I just spent a blissful hour and a half rereading my notes and narrative fragments for the rest of the LleuGarnock story. I got the timeline down a little more solidly, especially in what now seems to be the middle part of the climax, which was a piece I had worried about. However, at the rate I am adding material and embellishing the story, that part might turn out to be somewhat before the actual peak of action.

I don’t know, these literary terms are so fluid. What I was taught in school is that a plot should be a pyramidal sort of shape, with a peak in the middle, and some sand stretching out on either side. The top of that pyramid is the climax. But a lot of the books that have been written recently seem to look more like a long stretch of sand with an obelisk suddenly appearing on the far right. In other words there’s a lot of talking and maybe some running around, but it’s not until the very end that we get to the heart of the matter and really grapple with the problem.

I think my confusion about where the peak of the LleuGarnock plot lies is based on the fact that I already have a nice pyramid planned out, but I’m not sure whether the end is going to just have that nice flat bit of sand, or whether an obelisk might pop up out of nowhere. I can see why they’ve become the style – it’s so tempting to go out with a bang.
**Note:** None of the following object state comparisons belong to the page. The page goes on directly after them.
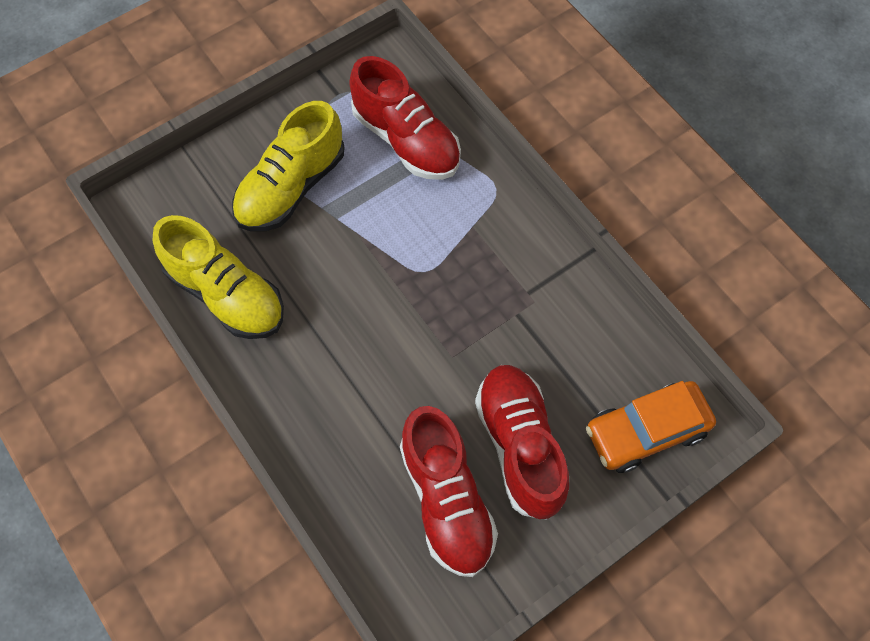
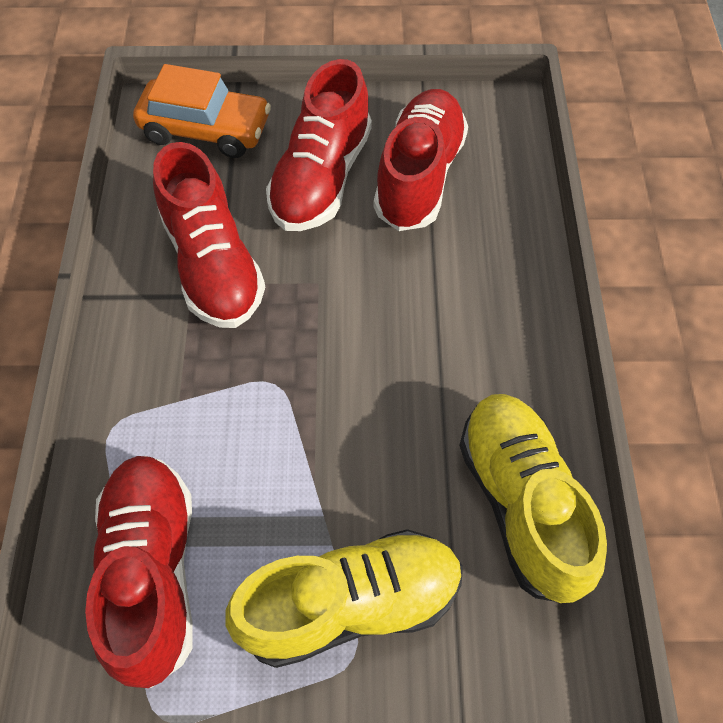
camera: 145 degrees left, 5 degrees down
(534, 323) = (213, 264): none -> red shoe

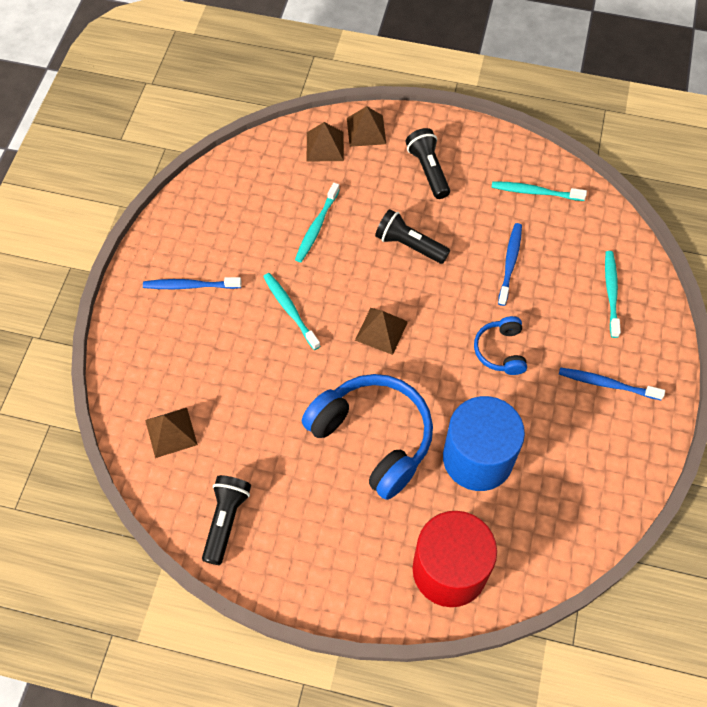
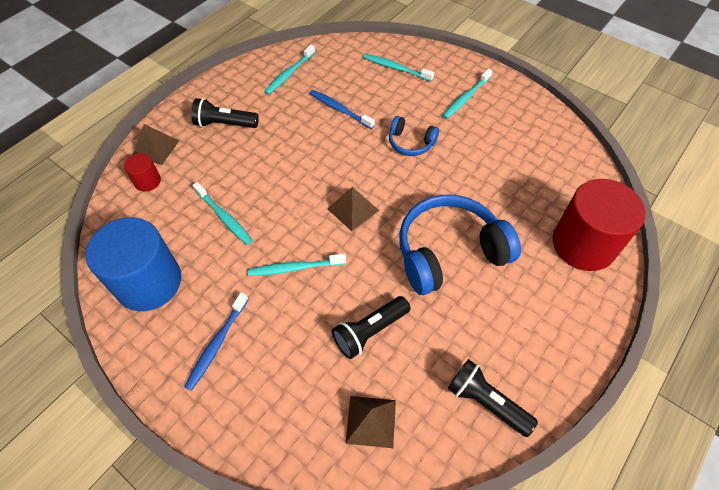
camera: 65 degrees left, 5 degrees down
(325, 146) = (147, 181): brown pyramid -> red cylinder
(409, 245) = (285, 161): black flashlight -> black flashlight (370, 331)
(477, 458) = (495, 191): blue cylinder -> blue cylinder (149, 282)
(607, 384) = (466, 98): blue toothbrush -> turquoise toothbrush

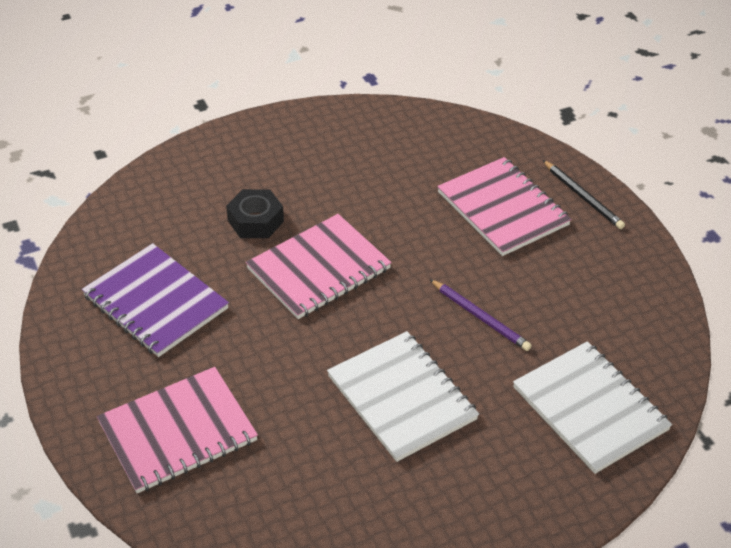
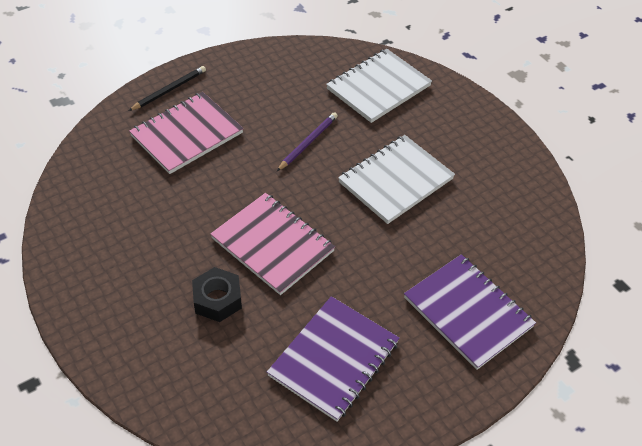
camera: 100 degrees left, 5 degrees up
(178, 432) = (468, 312): pink notebook -> purple notebook

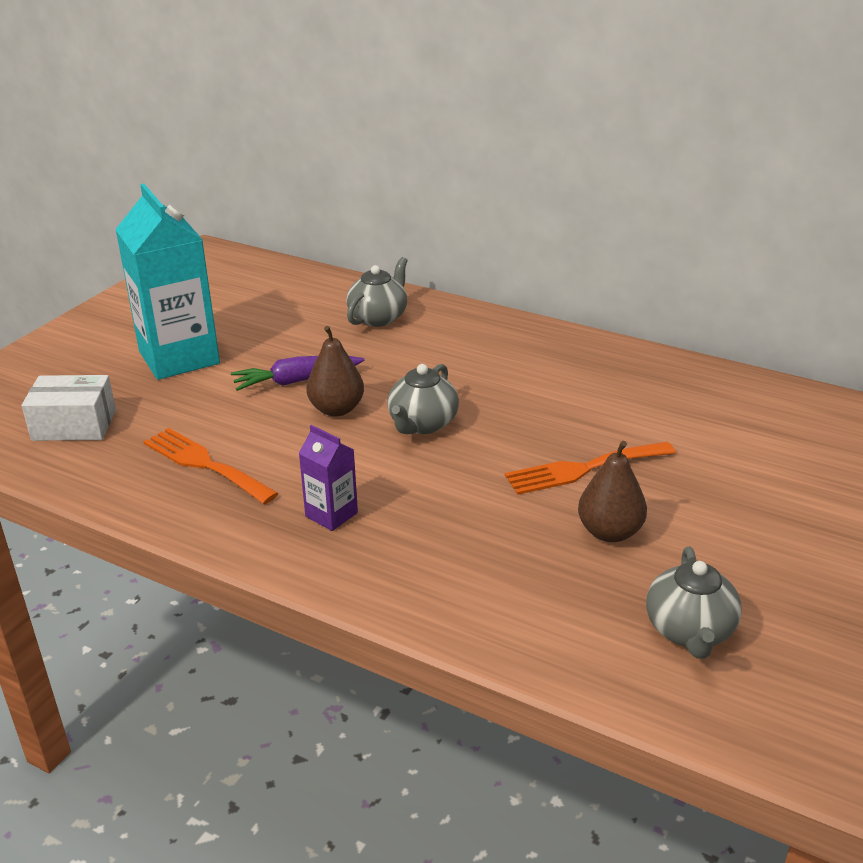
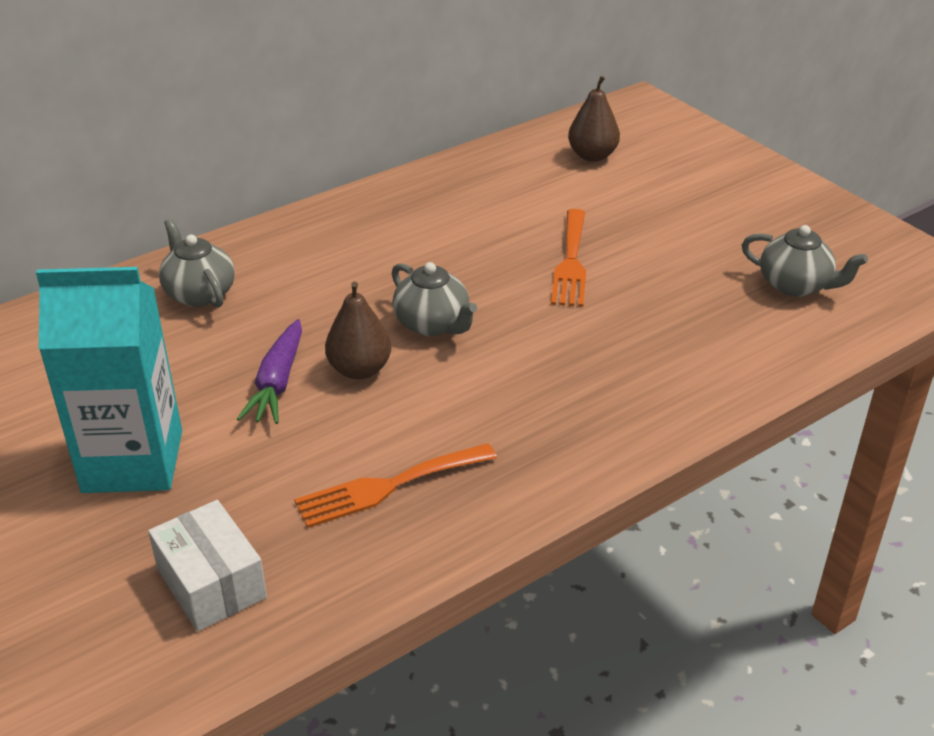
camera: 65 degrees left, 5 degrees up
(74, 425) = (211, 583): white box -> white box turned 60 degrees counterclockwise
(331, 514) = (541, 419): purple carton -> none
(609, 532) = (663, 279): brown pear -> brown pear (592, 156)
Here’s the part where I again realize the same things and again have to state them as new information. This is a huge long story and it is going to take years! I keep adding things and it keeps getting longer! The more I write about these characters the more I adore them! My abilities are increasing and this story will only get awesomer!

You may see that paragraph duplicated in a future post.

Dragon’s Fall is still on hold, which I really need. Not only does it give me time to relax, recover my sanity, and clean my house, but it also leaves me with a blissful unconsciousness of my potential as an artist. This means I can get through drawing a page of LleuGarnock without agonizing over all the things I could have done with it.

Factor in this lack of artistic pressures, my excitement over upcoming events in the story, and the head start I have gotten on the next few pages, and…but I don’t even want to say it. I’ve been saying it for almost a year and it’s like I’m jinxed.  But, okay, Buffer seems somewhat possible in the near future.

I noticed something else today. When I wrote The Sun Elves it was a narrative, and I have been working on writing funny things and in page-sized chunks since I began this comic rewrite. As I read through today, if I had something to add, it took a natural form. I would write some dialogue, and after a few quick exchanges, about a page’s worth, I unconsciously thought in the punchline direction. And it worked, just like that!

One of the best things about this is that I have quite a few of these pre-planned humorous pages, even in the darkest, most depressing parts of the story that would be just crushing without them. I’ve been worried that I wouldn’t be able to keep these sparks of humor up throughout the comic, but I’m not worried anymore.

So stay with me, readers! Things are about to get interesting!